━━━ Excerpt provided

Professor Irwin Corey would understand …
The “World’s Foremost Authority” once explained, “Today we’re going to talk about the universe. Why? Because there isn’t anything else!”
I’d hoped that when I deconstructed Nicholas Carr’s paean to Cloud computing — officially titled The Big Switch: Rewiring the World, from Edison to Google but more properly titled The Joys of Griddish — it would put an end to the nonsense (see “Carr-ied away,” KJR, 2/4/2008).
Instead, Newsweek has solemnly declared it to be one of the 50 must-read books of 2009 (“What to Read Now. And why,” 7/13/2009).
Never a very precise term, “Cloud computing” has entered that phase of technology hype where, like Corey’s universe, there isn’t anything else. Hosting? It’s the Cloud. Software as a Service (SaaS)? Likewise. Outsourced data centers? You bet. Virtualized servers inside the data center? Of course.
Which means I have to revise my prediction that Cloud computing won’t turn out to be all that important. Here’s my new geometric-style proof:
1. Definition: Cloud computing now means everything.
2. Definition: Something is a subset of everything.
3. Axiom: At any given moment, something is important.
4. Conclusion: At any given moment, something about Cloud computing will be important.
And yet, in spite of the Cloud’s new, tautologically inevitable significance, Gartner was recently surprised … that’s right, surprised … to discover that SaaS — a Cloud centerpiece — is going nowhere, due primarily to high cost of service, difficulty with integration, and technical shortcomings (“Gartner finds lukewarm response to SaaS,” ZDNet, 7/8/2009).
Why do these surprises happen so often? Blame propanethial-S-oxide. It’s the chemical in onions that makes you cry (on contact with tears it forms sulfuric acid) — the reason so many people fail to peel the onion very far.
That’s the problem. When viewed from 100,000 feet or so, SaaS and other Cloudy ventures look just like panaceas to all of IT’s problems (or else they look like Snoopy, except when they look like a croissant … but I digress). Get close to a cloud, though, and it turns out to be fog.
Back to our nebulous, unpeeled allium. From 100,000 feet, this syllogism looks solid:
Major premise: salesforce.com sells a lot of licenses.
Minor premise: salesforce.com is an example of SaaS.
Conclusion: SaaS will sell a lot of licenses.
Peel the onion a few layers (or, descend from the clouds to ground level … we have a lot of metaphors floating around in this column) and the fog lifts. Salesforce.com sold a lot of licenses because:
- Commercial CRM packages like Siebel cost a lot and were chronically mis-implemented as sales management solutions instead of sales effectiveness solutions.

━━━━━━

(Written task): Reproduce verbatim the stretch of the Cloud computing column from "That’s the problem." through "sell a lot of licenses.".

━━━ Information provided

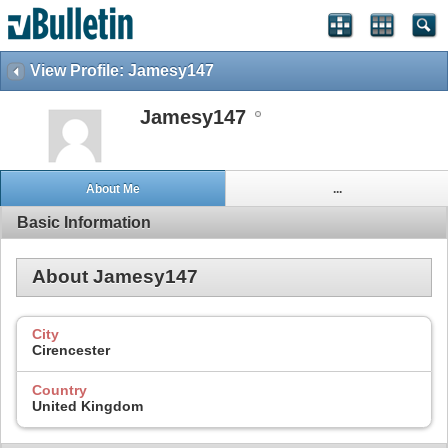
View Profile: Jamesy147
Jamesy147
About Me
...
Basic Information
About Jamesy147
City
Cirencester
Country
United Kingdom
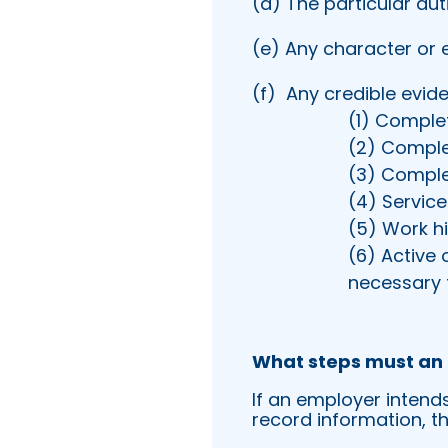
(d) The particular dut
(e) Any character or 
(f)
Any credible evide
(1) Comple
(2) Comple
(3) Comple
(4) Servic
(5) Work his
(6) Active 
necessary t
What steps must an 
If an employer intend
record information, t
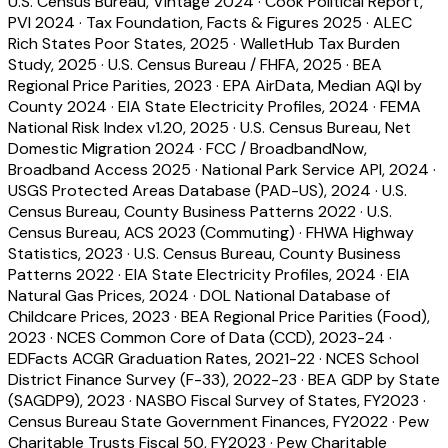
U.S. Census Bureau, Vintage 2024
·
Cook Political Report,
PVI 2024
·
Tax Foundation, Facts & Figures 2025
·
ALEC
Rich States Poor States, 2025
·
WalletHub Tax Burden
Study, 2025
·
U.S. Census Bureau / FHFA, 2025
·
BEA
Regional Price Parities, 2023
·
EPA AirData, Median AQI by
County 2024
·
EIA State Electricity Profiles, 2024
·
FEMA
National Risk Index v1.20, 2025
·
U.S. Census Bureau, Net
Domestic Migration 2024
·
FCC / BroadbandNow,
Broadband Access 2025
·
National Park Service API, 2024
·
USGS Protected Areas Database (PAD-US), 2024
·
U.S.
Census Bureau, County Business Patterns 2022
·
U.S.
Census Bureau, ACS 2023 (Commuting)
·
FHWA Highway
Statistics, 2023
·
U.S. Census Bureau, County Business
Patterns 2022
·
EIA State Electricity Profiles, 2024
·
EIA
Natural Gas Prices, 2024
·
DOL National Database of
Childcare Prices, 2023
·
BEA Regional Price Parities (Food),
2023
·
NCES Common Core of Data (CCD), 2023-24
·
EDFacts ACGR Graduation Rates, 2021-22
·
NCES School
District Finance Survey (F-33), 2022-23
·
BEA GDP by State
(SAGDP9), 2023
·
NASBO Fiscal Survey of States, FY2023
·
Census Bureau State Government Finances, FY2022
·
Pew
Charitable Trusts Fiscal 50, FY2023
·
Pew Charitable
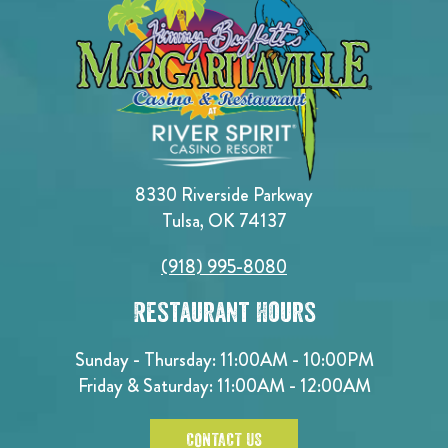
8330 Riverside Parkway
Tulsa, OK 74137
(918) 995-8080
Restaurant Hours
Sunday - Thursday: 11:00AM - 10:00PM
Friday & Saturday: 11:00AM - 12:00AM
CONTACT US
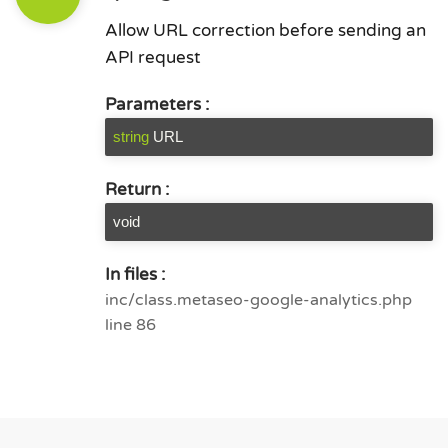
Allow URL correction before sending an
API request
Parameters :
string
URL
Return :
void
In files :
inc/class.metaseo-google-analytics.php
line 86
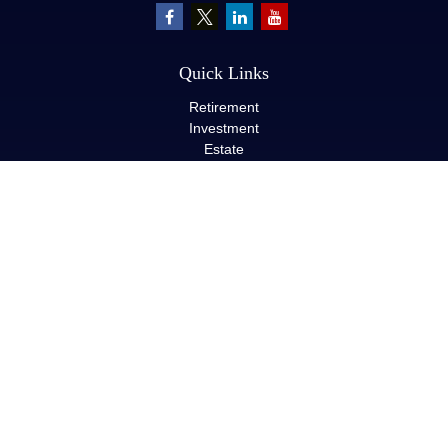
Quick Links
Retirement
Investment
Estate
Insurance
Tax
Money
Lifestyle
Latest Articles
All Videos
All Calculators
LPL
Financial Form CRS
Check the background of your financial professional on FINRA's
BrokerCheck
.
The content is developed from sources believed to be providing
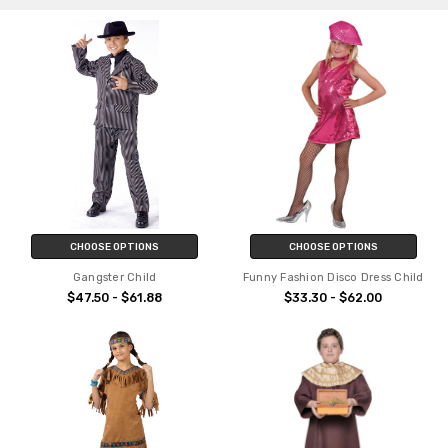
CHOOSE OPTIONS
CHOOSE OPTIONS
Gangster Child
Funny Fashion Disco Dress Child
$47.50 - $61.88
$33.30 - $62.00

━━━━━━

(Expected answer):
That’s the problem. When viewed from 100,000 feet or so, SaaS and other Cloudy ventures look just like panaceas to all of IT’s problems (or else they look like Snoopy, except when they look like a croissant … but I digress). Get close to a cloud, though, and it turns out to be fog.
Back to our nebulous, unpeeled allium. From 100,000 feet, this syllogism looks solid:
Major premise: salesforce.com sells a lot of licenses.
Minor premise: salesforce.com is an example of SaaS.
Conclusion: SaaS will sell a lot of licenses.